Kladskull
Kladskull

Reputation: 10762

Performance wise... exec(c++) or straight PHP?

Wondering what would be quicker for a mysql open, select, and a generic output of the data:

A) C++ code compiled, an being called through exec() (or something equivalent)

or

B) Straight PHP Code.

Given that all code is equally coded in both C++ and PHP.

Did a test: this is the C++

Document Length:        100000 bytes
Concurrency Level:      2
Time taken for tests:   0.139 seconds
Complete requests:      10
Failed requests:        0
Write errors:           0
Total transferred:      1001550 bytes
HTML transferred:       1000000 bytes
Requests per second:    71.76 [#/sec] (mean)
Time per request:       27.872 [ms] (mean)
Time per request:       13.936 [ms] (mean, across all concurrent requests)
Transfer rate:          7018.29 [Kbytes/sec] received

This is the PHP:

Concurrency Level:      2
Time taken for tests:   4.115 seconds
Complete requests:      10
Failed requests:        0
Write errors:           0
Total transferred:      1001550 bytes
HTML transferred:       1000000 bytes
Requests per second:    2.43 [#/sec] (mean)
Time per request:       822.924 [ms] (mean)
Time per request:       411.462 [ms] (mean, across all concurrent requests)
Transfer rate:          237.71 [Kbytes/sec] received

Here are the programs (I did not include MySql code -just wanted to see if the stack creation was quicker with basic code).

C++

#include <iostream>
#include <sstream>
#include <string>

using namespace std;

int main()
{
    stringstream x;
    //string x;
    for (int i = 0; i < 100000; ++i)
    {
        x << "X";
    }

    cout << x.str();
    return 0;
}

Here is the PHP:

for ($i=0; $i<100000; ++$i)
{
    $x = $x . "X";
}

echo $x;

Don't know if its a fair test using stringsteam... thoughts? My thought is, C++ is going to be faster regardless of the new stack instance, and mysql connections.

Edit:

Tested with this:

#include <iostream>
#include <sstream>
#include <string>

using namespace std;

int main()
{
    //stringstream x;
    string x;
    for (int i = 0; i < 100000; ++i)
    {
        x = x + "X";
    }

    cout << x;
    return 0;
}

and, still quicker!

Concurrency Level:      2
Time taken for tests:   0.115 seconds
Complete requests:      10
Failed requests:        0
Write errors:           0
Total transferred:      1740 bytes
HTML transferred:       0 bytes
Requests per second:    86.98 [#/sec] (mean)
Time per request:       22.994 [ms] (mean)
Time per request:       11.497 [ms] (mean, across all concurrent requests)
Transfer rate:          14.78 [Kbytes/sec] received

Edit:

Here is the php program that calls the C++ file

<?php

echo exec("./test");

Upvotes: 2

Views: 813

Answers (3)

mario
mario

Reputation: 145512

If you patch your compliled C++ code in as PHP extension, then yes it would make sense. But unless you are doing significant calculations on the result data with C/C++ it's not faster than executing it as PHP scripting code.

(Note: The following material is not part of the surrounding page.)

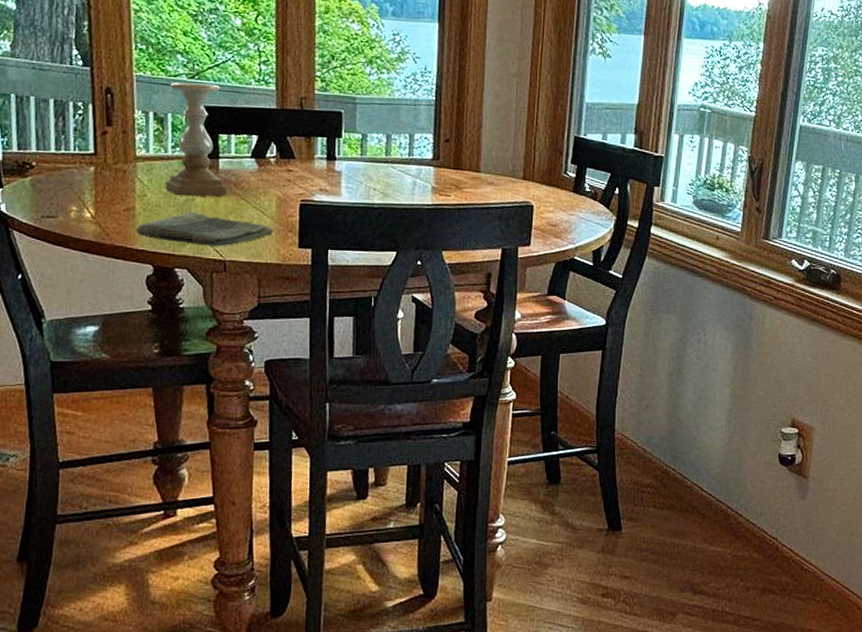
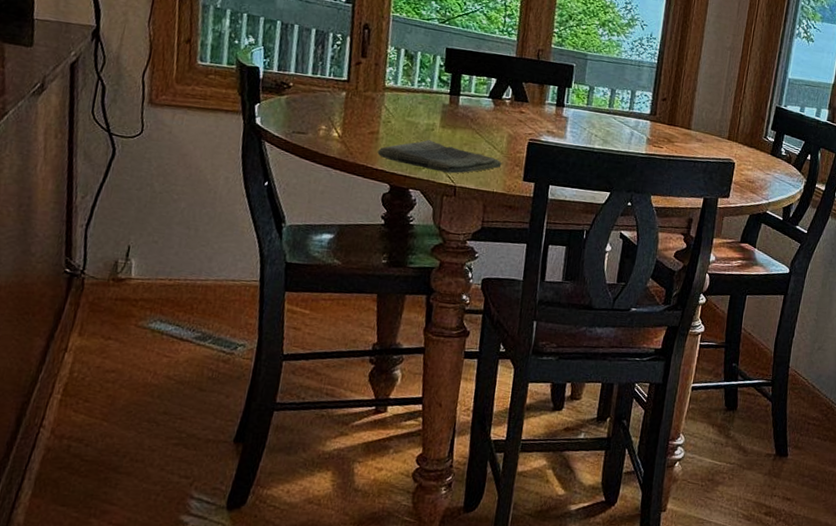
candle holder: present [165,82,228,197] -> none [408,25,467,129]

You are more likely to see the performance increase if you optimize/denormalize your database scheme instead, or use the query asynchronously (issue mysql_query at start of script, do something else, and only mysql_fetch_assoc when the mysqld server had a few milliseconds to prepare the result sets).

Upvotes: 0

Marc B
Marc B

Reputation: 360872

So let's see. Let's fire up a shell, pass it some arguments, which fires up another app, which loads a series of .so libraries, and THEN connects to mysql, does stuff, then has to return a potentially huge lump of output via printf() or equivalent, which then has to be fed back to PHP, parsed as plain text, torn apart, and then turned into some kind of coherent structure.

And this would be faster than doing the query within MySQL and getting the data directly into a PHP structure?

Maybe you should test it...

Upvotes: 5

eykanal
eykanal

Reputation: 27077

Unless you're handling hundreds of read/writes per second, the difference will very likely be be close to negligible, if extant at all.